> Records provided:
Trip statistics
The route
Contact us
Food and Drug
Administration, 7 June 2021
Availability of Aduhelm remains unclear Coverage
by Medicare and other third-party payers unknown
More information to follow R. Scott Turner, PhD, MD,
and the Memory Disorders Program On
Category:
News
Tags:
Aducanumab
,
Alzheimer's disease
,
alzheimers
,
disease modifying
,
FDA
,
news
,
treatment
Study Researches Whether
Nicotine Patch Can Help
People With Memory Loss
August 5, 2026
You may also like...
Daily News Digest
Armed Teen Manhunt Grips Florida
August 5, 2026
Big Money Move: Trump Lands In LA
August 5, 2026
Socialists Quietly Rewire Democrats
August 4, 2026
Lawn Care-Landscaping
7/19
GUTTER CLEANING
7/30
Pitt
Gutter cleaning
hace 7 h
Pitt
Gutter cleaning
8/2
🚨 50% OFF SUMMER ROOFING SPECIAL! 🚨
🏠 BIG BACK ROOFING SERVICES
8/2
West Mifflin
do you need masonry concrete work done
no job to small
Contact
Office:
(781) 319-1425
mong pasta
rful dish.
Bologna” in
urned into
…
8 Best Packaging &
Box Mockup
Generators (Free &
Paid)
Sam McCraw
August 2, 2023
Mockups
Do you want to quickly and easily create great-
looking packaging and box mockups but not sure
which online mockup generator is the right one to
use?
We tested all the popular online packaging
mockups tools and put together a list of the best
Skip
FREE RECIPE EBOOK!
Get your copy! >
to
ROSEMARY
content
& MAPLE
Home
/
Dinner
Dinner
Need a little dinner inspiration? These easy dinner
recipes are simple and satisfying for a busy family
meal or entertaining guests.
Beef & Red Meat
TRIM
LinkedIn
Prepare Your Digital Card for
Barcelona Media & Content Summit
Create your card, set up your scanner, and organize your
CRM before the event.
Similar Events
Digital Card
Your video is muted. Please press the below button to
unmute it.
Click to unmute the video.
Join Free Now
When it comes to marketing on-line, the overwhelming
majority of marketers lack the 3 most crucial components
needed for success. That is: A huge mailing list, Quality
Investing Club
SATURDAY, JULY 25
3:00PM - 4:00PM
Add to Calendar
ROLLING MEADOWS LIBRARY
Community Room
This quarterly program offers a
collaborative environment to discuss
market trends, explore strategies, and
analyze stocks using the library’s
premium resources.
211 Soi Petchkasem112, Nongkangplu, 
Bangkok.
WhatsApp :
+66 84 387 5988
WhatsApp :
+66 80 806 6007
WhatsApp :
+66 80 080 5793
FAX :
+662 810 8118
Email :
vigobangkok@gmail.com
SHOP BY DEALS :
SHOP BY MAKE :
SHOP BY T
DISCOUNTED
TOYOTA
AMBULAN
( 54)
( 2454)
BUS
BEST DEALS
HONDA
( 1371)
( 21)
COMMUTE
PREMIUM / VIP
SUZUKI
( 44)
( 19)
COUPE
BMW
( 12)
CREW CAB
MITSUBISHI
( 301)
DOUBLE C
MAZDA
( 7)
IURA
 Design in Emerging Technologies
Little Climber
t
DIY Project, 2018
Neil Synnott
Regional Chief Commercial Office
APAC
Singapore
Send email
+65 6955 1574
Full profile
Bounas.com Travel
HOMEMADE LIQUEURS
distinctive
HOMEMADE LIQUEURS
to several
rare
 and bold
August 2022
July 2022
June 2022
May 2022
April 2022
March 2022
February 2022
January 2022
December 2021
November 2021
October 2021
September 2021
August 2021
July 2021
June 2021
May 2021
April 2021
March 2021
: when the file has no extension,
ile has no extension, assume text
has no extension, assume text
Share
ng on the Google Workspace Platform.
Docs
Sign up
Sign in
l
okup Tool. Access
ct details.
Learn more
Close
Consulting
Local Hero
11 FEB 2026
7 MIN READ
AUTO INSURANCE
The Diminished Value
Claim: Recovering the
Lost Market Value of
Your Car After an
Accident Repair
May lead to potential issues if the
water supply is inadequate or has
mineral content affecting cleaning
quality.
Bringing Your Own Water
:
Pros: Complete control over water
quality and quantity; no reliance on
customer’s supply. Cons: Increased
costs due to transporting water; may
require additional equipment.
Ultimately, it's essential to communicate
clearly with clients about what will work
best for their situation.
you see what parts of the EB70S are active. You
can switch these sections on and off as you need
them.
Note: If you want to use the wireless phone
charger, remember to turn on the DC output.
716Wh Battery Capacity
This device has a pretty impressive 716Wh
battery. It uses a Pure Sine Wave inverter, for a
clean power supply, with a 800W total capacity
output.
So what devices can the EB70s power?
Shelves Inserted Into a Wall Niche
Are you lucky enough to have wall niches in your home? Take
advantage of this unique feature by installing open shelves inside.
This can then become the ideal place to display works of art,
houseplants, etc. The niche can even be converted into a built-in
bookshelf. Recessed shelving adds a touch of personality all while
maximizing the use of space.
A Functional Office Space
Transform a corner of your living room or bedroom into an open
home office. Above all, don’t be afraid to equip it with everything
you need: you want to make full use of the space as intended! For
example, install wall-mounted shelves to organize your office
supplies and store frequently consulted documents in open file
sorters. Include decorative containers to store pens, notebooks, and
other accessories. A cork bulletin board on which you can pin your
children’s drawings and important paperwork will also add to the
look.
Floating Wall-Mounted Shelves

> Task goal:
When a line contains the string "video", copy it from the records.

> Written reply:
Your video is muted. Please press the below button to
Click to unmute the video.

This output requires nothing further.